The following can be regarded as main research goals and contributions to the current state-of-the-art.

  • From a modeling viewpoint: the formulation of a comprehensive multistage Institutional asset-liability management model integrating, beyond the 1-year horizon, the key functions of strategic asset allocation and optimal capital allocation by a global PC portfolio manager. The quantitative evaluation of the investment risk capital components under a standard modeling approach.

  • From an insurance economics perspective: the evidence that the inclusion of IVS and RoRAC targets in a multistage recourse model leads to an optimal trade-off between profit generation and risk capital allocation. The inclusion of unrealized gains and losses in the definition of the RoRAC has a positive impact on the long-term profitability of the portfolio. The evaluation relevant to insurance managers and regulators of the costs associated with changing assumptions on assets’ correlations.

  • From a regulatory perspective, the analysis has clarified the trade-off between increasing capital requirements and PC company solvency.

  • The adoption of the optimal root node decision as reference diversification input for capital allocation consistently with the assigned return targets. Such optimal capital distribution criterion may be compared with other practically relevant approaches as in Buch et al. (2011).

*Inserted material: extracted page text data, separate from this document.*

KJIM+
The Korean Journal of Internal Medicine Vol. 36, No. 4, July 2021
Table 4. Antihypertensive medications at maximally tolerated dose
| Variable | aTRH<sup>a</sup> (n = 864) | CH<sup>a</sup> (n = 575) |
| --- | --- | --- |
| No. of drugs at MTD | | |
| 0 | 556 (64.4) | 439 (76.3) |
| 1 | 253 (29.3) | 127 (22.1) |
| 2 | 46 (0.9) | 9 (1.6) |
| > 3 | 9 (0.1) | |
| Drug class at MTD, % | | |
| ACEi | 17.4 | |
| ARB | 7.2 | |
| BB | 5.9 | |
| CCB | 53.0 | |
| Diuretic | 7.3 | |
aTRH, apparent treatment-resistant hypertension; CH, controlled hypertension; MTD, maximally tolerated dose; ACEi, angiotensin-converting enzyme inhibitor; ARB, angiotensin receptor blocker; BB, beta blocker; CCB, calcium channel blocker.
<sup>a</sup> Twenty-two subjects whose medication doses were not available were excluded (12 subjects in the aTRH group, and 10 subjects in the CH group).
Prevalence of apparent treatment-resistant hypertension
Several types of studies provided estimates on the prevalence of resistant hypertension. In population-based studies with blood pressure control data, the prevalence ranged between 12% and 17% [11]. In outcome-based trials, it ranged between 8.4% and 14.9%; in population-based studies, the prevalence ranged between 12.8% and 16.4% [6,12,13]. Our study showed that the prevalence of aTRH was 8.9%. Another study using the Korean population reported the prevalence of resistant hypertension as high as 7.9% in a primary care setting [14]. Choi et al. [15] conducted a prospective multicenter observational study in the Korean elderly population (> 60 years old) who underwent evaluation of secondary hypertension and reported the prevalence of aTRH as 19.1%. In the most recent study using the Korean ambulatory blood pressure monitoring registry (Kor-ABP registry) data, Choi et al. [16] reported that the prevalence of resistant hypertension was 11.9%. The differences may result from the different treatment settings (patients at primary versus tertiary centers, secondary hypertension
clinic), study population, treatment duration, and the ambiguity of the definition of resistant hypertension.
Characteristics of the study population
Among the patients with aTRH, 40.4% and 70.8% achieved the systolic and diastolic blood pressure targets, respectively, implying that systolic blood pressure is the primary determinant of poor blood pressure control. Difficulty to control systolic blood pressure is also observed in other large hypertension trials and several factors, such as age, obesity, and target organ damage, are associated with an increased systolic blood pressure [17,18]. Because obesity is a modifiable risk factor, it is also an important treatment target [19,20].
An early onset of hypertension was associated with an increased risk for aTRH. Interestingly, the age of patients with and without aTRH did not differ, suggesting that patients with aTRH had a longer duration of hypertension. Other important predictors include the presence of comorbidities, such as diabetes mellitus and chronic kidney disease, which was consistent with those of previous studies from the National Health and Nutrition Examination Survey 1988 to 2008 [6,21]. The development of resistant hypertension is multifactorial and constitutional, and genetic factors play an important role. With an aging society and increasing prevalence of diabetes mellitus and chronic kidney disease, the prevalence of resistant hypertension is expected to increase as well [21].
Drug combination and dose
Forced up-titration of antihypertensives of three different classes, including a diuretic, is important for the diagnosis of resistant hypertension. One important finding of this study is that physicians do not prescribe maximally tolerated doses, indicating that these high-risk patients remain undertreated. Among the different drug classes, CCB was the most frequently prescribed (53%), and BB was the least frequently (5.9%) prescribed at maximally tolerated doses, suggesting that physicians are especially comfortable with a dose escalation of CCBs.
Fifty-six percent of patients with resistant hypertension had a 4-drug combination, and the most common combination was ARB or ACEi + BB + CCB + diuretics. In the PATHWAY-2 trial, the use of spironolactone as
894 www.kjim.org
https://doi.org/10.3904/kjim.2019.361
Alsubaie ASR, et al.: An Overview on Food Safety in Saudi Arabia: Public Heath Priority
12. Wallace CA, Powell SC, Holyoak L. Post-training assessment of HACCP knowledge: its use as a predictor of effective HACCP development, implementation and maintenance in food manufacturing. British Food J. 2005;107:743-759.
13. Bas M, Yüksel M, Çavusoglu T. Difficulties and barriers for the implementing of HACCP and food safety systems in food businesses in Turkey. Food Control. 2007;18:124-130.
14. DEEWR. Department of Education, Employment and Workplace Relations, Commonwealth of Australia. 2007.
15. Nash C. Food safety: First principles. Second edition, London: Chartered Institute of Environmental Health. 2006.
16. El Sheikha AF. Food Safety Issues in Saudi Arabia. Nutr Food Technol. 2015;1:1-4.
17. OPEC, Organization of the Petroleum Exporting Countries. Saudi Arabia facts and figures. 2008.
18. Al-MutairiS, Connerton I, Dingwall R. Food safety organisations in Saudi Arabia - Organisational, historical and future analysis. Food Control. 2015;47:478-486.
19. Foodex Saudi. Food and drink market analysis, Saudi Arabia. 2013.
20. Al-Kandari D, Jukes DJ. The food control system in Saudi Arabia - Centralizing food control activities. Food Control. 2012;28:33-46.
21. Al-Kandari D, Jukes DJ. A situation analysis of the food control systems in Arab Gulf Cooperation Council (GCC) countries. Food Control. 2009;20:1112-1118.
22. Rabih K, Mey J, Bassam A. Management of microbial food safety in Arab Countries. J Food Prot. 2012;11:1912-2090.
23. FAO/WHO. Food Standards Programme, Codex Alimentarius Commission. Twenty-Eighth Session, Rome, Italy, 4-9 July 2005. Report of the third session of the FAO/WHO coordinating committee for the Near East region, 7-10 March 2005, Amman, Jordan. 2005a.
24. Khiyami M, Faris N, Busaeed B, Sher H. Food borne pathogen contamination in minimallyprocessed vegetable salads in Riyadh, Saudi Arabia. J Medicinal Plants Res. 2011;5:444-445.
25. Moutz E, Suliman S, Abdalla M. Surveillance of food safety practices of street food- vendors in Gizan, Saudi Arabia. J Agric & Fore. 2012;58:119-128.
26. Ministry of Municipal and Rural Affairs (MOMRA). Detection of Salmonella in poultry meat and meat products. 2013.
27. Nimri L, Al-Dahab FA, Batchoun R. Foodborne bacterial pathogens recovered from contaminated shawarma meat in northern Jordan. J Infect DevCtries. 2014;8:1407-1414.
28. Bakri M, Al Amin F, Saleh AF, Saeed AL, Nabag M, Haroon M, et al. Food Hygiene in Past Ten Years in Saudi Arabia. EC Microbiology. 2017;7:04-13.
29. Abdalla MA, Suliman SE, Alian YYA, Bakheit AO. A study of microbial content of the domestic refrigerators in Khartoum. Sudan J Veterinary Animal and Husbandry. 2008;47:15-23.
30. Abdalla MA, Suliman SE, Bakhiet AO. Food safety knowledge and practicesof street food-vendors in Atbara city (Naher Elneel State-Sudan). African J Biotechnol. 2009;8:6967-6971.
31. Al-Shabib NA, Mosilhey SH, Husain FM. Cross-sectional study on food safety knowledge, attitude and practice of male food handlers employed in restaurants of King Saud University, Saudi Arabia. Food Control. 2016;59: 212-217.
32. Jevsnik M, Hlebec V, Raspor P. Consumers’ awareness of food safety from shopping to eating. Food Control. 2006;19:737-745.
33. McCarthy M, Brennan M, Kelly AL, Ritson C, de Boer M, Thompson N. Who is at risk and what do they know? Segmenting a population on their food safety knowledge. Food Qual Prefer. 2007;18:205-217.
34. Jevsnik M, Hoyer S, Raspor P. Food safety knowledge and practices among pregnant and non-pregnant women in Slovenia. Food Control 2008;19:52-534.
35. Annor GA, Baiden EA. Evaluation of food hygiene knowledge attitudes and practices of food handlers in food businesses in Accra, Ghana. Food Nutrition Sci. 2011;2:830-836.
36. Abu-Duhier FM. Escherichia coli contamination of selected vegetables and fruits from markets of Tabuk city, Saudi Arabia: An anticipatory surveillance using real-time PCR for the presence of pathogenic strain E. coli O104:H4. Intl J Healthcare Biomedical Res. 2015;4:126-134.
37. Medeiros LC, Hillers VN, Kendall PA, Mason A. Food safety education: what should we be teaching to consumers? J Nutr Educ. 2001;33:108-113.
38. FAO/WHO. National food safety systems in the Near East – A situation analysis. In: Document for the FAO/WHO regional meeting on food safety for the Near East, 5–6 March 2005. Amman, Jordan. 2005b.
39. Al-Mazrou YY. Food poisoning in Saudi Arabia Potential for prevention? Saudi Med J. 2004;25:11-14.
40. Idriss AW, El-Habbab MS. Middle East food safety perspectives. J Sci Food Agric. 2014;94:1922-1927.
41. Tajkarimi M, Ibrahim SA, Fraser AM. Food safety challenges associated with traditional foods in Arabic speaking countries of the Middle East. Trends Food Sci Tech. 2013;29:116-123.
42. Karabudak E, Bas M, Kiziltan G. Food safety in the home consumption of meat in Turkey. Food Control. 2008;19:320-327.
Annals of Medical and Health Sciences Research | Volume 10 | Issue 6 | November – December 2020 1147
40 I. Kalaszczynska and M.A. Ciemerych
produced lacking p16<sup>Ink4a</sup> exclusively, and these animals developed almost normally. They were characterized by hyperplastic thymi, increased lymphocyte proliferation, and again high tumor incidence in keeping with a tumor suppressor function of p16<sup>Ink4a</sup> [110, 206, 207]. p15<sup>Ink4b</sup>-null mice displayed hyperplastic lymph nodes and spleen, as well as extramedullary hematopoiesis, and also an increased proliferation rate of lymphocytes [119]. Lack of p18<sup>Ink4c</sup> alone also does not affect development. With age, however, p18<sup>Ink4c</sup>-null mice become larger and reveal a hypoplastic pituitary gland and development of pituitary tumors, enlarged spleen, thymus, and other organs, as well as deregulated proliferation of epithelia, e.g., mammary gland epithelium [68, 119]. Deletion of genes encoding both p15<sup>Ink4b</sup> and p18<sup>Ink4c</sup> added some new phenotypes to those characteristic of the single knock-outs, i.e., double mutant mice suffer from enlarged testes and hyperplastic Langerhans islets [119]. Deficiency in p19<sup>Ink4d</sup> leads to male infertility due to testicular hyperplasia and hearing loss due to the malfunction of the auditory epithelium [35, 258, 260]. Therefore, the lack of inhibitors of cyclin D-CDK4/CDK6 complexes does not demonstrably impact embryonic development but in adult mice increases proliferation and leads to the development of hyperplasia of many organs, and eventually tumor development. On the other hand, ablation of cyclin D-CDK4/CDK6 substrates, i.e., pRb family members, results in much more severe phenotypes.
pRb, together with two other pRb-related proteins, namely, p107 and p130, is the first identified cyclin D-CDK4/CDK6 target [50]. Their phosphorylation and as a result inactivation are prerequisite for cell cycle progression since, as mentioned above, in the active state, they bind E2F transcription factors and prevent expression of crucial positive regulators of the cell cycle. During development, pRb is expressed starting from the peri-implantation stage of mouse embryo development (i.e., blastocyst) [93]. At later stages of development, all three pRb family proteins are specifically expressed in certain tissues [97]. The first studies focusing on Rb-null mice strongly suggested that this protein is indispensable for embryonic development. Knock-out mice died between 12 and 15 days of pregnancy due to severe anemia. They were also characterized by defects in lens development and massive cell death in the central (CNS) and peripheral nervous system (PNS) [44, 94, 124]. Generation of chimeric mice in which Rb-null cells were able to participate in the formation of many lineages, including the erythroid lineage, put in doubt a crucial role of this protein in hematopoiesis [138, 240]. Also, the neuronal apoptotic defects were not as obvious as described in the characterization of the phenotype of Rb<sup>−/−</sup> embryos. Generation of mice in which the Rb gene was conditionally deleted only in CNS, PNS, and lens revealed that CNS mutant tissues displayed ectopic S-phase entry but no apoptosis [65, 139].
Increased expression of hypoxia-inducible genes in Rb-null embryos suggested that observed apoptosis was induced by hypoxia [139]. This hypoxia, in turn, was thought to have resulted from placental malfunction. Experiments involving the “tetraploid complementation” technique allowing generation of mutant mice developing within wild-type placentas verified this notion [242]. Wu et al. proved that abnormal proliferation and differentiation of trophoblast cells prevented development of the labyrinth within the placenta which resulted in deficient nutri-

  • From a computational viewpoint: the computational study was based on the generation of a set of large scale stochastic programs allowing an interesting comparative study between a linear and a quadratic programming formulation. The latter was reported to lead to very similar results to the nonlinear conic solver, but with a significant gain in terms of CPU times.

Table 6 Solution output of 768 scenario problem when \(\rho =\rho ^1\), CPLEX QCP solver: range of values for Cumulative Investment Profit, IRC, IVS and RoRAC
Table 7 Solution output of 768 scenario problem when \(\rho =\rho ^2\), CPLEX QCP, range of values for Cumulative Investment Profit, IRC, IVS and RoRAC
Table 8 Solution output of 768 scenario problem when \(\rho =\rho ^3\), CPLEX dual simplex

The development of the case study in Sect. 4.4 focuses on a real-world application with normalized data of a large PC portfolio strategic ALM problem. The relationship between risk-adjusted performance and risk capital evolution was studied under the regulatory constraint of non negative correlations among risk factors, thus bounding from below the potential effects on capital allocation of market based hedging policies.